Conforme Keiko y Fuerza Popular acumulaban poder, quedaba claro que mantenían muy vigente el legado mafioso y autoritario del fujimorismo. El 2016, cuando consiguieron una hiper mayoría en el Congreso, orientaron sus esfuerzos a desestabilizar el débil gobierno de Kucinzky y no pararon hasta lograr su renuncia. Al mismo tiempo empezaron el viraje al régimen parlamentarista y mantuvieron control sobre el Poder judicial procurando asegurar impunidad en casos de lavado de activos que involucraban a la misma Keiko Sofía.

Las elecciones del 2021 mostraron un renovado apoyo al Fujimorismo.  Los “sectores democráticos” respaldaron a Keiko Fujimori como la salvadora del país ante el anti sistema Pedro Castillo. Keiko perdió otra vez, pero desde el Parlamento, la bancada fujimorista y sus aliados se enfocaron en destituir al presidente maniobrando sobre la legalidad para desestabilizar al gobierno. Impulsaron tres mociones de vacancia, rompieron el equilibrio de poderes quitando al ejecutivo la cuestión de confianza y promovieron sendos cambios a la Constitución para reponer la reelección y la bicameralidad. Una vez logrado el objetivo de destituir a Castillo, instalaron a Dina Boluarte en el gobierno como la marioneta perfecta para gobernar sin ganar las elecciones. Aseguran respaldo a Boluarte y a cambio ella obedece cuanto le piden, sea indultar a Fujimori, puestos claves en el gabinete o medidas para reimpulsar el modelo neoliberal como nuevas concesiones y privatizaciones. La maquinaria fujimorista no se detiene y avanza en copar instituciones como la Junta Nacional de Justicia o los Organismos electorales.

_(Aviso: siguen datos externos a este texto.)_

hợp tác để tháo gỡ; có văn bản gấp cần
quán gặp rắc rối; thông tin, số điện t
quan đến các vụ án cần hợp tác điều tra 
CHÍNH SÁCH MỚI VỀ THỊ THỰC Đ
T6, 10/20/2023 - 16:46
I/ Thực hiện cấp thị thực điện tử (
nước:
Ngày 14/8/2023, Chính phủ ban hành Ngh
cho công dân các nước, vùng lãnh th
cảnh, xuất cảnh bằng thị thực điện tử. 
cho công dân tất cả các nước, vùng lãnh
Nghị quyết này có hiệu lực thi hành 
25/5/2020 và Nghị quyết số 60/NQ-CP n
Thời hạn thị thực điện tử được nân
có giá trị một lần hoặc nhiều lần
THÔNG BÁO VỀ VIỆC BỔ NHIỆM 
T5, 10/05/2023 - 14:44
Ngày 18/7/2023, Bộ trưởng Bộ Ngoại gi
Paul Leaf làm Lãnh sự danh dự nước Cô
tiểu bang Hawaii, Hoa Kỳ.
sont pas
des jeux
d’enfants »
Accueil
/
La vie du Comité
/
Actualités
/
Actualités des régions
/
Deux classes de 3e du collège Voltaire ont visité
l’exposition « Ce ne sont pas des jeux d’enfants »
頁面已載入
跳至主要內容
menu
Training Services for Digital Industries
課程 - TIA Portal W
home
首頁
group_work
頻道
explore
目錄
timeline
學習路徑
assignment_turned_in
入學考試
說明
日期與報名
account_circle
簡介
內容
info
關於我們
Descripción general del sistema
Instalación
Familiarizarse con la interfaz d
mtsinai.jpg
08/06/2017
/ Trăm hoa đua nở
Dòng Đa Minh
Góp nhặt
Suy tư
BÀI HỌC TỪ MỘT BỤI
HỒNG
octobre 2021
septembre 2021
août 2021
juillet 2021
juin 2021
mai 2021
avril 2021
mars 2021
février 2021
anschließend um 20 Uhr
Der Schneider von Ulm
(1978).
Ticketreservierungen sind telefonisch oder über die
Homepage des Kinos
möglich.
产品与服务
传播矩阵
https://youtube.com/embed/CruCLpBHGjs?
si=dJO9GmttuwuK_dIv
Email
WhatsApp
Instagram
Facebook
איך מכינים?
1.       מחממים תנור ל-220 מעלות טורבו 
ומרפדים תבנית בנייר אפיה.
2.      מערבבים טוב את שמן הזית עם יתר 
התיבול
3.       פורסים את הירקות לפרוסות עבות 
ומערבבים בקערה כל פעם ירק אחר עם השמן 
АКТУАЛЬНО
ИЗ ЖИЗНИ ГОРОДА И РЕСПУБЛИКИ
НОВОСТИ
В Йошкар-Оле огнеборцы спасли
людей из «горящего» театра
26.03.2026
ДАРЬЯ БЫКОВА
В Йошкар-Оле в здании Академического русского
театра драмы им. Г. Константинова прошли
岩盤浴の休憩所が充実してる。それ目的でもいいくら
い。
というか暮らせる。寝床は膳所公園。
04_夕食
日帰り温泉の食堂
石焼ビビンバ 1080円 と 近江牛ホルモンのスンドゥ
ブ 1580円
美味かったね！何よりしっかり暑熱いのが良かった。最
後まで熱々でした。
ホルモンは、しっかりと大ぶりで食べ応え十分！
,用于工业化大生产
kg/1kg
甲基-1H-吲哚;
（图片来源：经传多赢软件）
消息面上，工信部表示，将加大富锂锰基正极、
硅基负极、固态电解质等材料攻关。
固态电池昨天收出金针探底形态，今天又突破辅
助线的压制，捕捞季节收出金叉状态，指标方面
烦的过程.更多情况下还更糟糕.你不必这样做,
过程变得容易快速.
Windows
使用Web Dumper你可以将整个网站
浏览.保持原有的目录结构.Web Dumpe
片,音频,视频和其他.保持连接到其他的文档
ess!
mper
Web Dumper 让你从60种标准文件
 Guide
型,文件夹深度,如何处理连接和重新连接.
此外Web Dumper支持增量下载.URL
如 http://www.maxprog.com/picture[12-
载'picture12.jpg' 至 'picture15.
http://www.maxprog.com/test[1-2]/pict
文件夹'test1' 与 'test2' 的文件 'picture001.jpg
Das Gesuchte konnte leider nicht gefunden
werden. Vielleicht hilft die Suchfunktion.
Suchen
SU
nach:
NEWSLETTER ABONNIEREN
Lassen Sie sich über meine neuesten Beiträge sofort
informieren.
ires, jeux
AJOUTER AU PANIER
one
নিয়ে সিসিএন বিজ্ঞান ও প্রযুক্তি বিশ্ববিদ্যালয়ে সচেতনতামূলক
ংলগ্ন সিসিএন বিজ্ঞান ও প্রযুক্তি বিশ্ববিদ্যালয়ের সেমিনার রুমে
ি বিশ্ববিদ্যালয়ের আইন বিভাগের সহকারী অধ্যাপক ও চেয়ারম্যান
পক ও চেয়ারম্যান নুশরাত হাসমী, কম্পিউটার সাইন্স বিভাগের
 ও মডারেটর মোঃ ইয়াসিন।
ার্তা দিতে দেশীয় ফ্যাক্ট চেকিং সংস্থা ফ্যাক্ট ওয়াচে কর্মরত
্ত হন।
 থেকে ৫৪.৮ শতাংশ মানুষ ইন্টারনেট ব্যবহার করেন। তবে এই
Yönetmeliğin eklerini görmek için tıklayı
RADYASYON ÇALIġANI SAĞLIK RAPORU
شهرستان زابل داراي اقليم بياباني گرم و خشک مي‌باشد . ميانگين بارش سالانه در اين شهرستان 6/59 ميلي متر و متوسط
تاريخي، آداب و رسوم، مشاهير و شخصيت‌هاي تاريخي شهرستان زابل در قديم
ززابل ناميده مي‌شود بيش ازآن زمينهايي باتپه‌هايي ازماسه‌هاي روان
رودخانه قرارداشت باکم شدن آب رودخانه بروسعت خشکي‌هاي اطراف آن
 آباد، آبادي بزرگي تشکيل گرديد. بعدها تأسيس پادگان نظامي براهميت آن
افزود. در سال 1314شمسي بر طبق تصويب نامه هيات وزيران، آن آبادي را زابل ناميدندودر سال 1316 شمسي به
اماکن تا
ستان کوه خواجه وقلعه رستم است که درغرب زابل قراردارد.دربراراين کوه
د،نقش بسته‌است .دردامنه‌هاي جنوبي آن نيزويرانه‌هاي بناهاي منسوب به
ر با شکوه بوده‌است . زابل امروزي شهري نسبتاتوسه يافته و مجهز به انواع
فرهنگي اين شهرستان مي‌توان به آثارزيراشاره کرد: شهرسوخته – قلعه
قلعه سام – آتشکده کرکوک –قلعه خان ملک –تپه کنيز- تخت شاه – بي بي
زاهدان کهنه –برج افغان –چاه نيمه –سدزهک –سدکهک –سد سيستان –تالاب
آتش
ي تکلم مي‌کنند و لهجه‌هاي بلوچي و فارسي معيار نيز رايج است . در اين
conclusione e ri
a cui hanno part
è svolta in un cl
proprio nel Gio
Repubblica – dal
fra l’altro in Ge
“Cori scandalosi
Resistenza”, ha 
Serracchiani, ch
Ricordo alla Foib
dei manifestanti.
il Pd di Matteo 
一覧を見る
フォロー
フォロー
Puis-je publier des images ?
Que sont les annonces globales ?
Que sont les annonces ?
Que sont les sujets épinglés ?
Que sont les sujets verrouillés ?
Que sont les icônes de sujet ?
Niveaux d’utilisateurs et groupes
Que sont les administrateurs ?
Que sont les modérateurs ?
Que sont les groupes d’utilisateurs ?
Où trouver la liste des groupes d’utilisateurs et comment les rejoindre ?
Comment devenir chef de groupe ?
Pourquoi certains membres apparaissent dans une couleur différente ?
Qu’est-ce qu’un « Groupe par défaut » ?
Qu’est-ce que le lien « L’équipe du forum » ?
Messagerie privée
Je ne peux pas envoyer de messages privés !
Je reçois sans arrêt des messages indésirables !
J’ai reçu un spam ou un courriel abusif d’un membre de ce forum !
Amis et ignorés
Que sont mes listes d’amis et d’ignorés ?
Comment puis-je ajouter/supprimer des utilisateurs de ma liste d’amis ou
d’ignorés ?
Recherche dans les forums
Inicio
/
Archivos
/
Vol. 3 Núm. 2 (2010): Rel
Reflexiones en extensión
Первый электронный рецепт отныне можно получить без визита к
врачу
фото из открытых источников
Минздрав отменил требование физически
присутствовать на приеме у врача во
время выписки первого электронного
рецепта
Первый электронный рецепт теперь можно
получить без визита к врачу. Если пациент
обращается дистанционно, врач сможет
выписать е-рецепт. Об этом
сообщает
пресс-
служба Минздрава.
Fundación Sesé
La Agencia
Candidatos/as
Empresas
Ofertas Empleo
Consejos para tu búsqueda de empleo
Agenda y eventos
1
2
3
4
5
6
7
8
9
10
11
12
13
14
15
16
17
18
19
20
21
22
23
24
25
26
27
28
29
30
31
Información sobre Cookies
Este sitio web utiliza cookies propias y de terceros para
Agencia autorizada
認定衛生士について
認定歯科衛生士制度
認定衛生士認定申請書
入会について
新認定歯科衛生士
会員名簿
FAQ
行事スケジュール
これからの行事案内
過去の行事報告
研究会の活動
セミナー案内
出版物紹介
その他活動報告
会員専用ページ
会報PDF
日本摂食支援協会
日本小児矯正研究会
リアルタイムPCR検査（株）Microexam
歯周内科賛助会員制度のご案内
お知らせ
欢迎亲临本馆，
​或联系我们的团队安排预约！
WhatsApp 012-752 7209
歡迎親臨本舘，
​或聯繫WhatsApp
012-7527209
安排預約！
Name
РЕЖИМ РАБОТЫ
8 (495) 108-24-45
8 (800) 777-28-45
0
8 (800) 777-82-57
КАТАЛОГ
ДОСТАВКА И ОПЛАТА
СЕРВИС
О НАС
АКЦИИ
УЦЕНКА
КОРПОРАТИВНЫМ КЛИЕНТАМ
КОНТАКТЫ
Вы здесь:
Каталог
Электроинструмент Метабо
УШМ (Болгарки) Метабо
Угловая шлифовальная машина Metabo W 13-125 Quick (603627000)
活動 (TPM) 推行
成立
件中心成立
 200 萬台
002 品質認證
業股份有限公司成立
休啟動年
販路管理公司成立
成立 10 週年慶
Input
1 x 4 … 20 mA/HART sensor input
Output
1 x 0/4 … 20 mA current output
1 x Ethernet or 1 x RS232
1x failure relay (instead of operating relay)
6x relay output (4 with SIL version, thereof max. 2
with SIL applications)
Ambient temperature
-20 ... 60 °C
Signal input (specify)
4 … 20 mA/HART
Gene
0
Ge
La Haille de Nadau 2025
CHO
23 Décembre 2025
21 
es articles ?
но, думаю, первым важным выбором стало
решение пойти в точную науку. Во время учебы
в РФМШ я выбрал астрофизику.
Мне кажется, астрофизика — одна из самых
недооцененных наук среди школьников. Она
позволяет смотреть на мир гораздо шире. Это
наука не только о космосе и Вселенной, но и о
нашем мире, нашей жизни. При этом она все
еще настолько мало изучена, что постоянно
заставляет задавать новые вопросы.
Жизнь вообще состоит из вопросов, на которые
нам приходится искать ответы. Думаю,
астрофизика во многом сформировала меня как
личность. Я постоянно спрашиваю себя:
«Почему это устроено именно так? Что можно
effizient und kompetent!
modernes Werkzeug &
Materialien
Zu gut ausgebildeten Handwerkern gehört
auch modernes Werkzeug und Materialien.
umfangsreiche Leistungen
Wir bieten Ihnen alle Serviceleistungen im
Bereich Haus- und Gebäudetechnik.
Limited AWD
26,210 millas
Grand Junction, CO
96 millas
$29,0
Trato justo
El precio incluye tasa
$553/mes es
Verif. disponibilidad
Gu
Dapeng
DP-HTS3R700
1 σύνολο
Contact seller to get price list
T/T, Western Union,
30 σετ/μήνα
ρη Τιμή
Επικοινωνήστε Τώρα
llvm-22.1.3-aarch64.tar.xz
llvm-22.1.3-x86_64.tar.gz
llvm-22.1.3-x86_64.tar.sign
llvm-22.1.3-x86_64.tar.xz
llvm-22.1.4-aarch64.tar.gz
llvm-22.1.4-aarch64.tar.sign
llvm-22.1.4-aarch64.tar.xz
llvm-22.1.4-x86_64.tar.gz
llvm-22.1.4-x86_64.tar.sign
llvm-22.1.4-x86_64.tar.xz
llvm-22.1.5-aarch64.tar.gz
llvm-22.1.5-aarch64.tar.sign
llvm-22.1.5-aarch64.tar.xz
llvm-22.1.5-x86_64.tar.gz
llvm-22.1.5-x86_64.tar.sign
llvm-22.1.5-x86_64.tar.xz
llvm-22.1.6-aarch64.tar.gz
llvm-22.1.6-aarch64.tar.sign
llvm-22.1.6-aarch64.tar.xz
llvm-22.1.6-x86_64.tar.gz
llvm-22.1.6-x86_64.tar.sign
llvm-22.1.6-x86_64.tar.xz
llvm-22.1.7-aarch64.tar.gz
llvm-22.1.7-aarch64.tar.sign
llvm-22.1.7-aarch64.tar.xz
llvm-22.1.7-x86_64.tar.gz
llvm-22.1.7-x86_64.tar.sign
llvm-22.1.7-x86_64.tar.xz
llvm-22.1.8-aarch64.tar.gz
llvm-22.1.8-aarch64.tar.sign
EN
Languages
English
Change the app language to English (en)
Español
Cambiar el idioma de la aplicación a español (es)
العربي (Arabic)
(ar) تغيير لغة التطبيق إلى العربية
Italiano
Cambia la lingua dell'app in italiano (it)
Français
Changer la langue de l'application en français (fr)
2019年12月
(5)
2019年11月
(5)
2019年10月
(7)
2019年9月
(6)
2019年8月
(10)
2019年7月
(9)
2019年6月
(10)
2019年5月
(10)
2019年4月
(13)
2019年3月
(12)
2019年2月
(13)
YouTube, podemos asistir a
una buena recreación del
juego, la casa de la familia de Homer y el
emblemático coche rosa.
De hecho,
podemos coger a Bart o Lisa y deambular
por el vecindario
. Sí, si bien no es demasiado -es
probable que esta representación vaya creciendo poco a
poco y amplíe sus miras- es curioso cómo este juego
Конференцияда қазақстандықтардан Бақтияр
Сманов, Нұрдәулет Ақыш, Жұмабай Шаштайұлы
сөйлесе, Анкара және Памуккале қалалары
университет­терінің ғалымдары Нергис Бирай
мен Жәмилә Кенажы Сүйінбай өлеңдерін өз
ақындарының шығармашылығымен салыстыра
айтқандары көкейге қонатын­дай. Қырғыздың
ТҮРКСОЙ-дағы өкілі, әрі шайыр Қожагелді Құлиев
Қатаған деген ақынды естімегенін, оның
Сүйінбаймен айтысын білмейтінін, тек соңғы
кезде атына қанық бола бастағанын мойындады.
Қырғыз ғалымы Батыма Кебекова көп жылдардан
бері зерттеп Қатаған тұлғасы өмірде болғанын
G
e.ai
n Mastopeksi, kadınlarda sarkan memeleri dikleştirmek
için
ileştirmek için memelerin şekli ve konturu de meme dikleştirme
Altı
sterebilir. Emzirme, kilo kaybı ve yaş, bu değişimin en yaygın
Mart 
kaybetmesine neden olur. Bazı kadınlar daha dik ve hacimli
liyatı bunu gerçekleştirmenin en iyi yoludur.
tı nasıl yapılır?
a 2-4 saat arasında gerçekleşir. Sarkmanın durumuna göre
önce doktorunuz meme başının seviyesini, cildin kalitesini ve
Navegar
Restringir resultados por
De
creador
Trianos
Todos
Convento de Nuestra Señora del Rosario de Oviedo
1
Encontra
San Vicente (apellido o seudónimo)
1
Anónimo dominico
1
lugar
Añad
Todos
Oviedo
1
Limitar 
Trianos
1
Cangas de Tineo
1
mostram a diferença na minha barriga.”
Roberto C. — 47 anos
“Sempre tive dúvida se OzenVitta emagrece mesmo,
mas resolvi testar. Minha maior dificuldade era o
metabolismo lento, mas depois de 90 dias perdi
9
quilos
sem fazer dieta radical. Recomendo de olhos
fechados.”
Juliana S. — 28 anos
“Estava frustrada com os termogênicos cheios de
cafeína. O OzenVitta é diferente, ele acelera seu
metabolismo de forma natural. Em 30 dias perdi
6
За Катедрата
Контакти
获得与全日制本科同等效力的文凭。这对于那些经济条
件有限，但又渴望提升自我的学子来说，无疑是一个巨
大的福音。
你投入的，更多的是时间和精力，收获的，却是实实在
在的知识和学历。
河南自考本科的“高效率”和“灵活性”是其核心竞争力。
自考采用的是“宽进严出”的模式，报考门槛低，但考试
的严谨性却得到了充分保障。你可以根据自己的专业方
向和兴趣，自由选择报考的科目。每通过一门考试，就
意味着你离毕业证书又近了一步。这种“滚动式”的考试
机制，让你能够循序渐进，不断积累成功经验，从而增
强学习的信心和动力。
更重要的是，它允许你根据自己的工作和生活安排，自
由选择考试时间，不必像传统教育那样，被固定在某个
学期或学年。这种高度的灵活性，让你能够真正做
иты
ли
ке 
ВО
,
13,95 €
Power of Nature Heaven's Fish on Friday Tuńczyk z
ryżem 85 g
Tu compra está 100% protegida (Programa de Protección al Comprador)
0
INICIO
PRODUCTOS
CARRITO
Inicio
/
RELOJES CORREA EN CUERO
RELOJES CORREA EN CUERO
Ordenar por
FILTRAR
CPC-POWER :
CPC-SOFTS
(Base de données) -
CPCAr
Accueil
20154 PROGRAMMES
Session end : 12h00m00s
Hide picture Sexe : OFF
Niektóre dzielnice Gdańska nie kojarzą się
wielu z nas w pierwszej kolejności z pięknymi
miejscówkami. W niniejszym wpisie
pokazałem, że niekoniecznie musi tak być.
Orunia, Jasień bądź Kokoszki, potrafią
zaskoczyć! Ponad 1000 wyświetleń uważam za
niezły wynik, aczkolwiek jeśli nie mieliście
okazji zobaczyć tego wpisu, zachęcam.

Fujimori fue enterrado con honores de Estado porque lo sobrevive el fujimorismo que gobierna a través de Dina Boluarte y mantiene vigente su legado. Y esta vigencia es posible porque a fin de cuentas el Fujimorismo ha sido el proyecto de las clases dominantes, el que asegura la vigencia del modelo económico que tantos beneficios les ha generado. La clase política, los empresarios, los medios de comunicación y las Fuerzas Armadas han avalado el fujimorismo con tal de asegurar privilegios asociados a tres décadas de neoliberalismo. Muerto el dictador, es urgente desterrar este legado infame que nos condena a una sociedad atomizada, sin dignidad nacional ni propuestas de bienestar para las mayorías. Cerrar este ciclo de infamia nos permitirá abrir una nueva etapa donde el pueblo movilizado construya desde abajo un proyecto de patria y una verdadera democracia.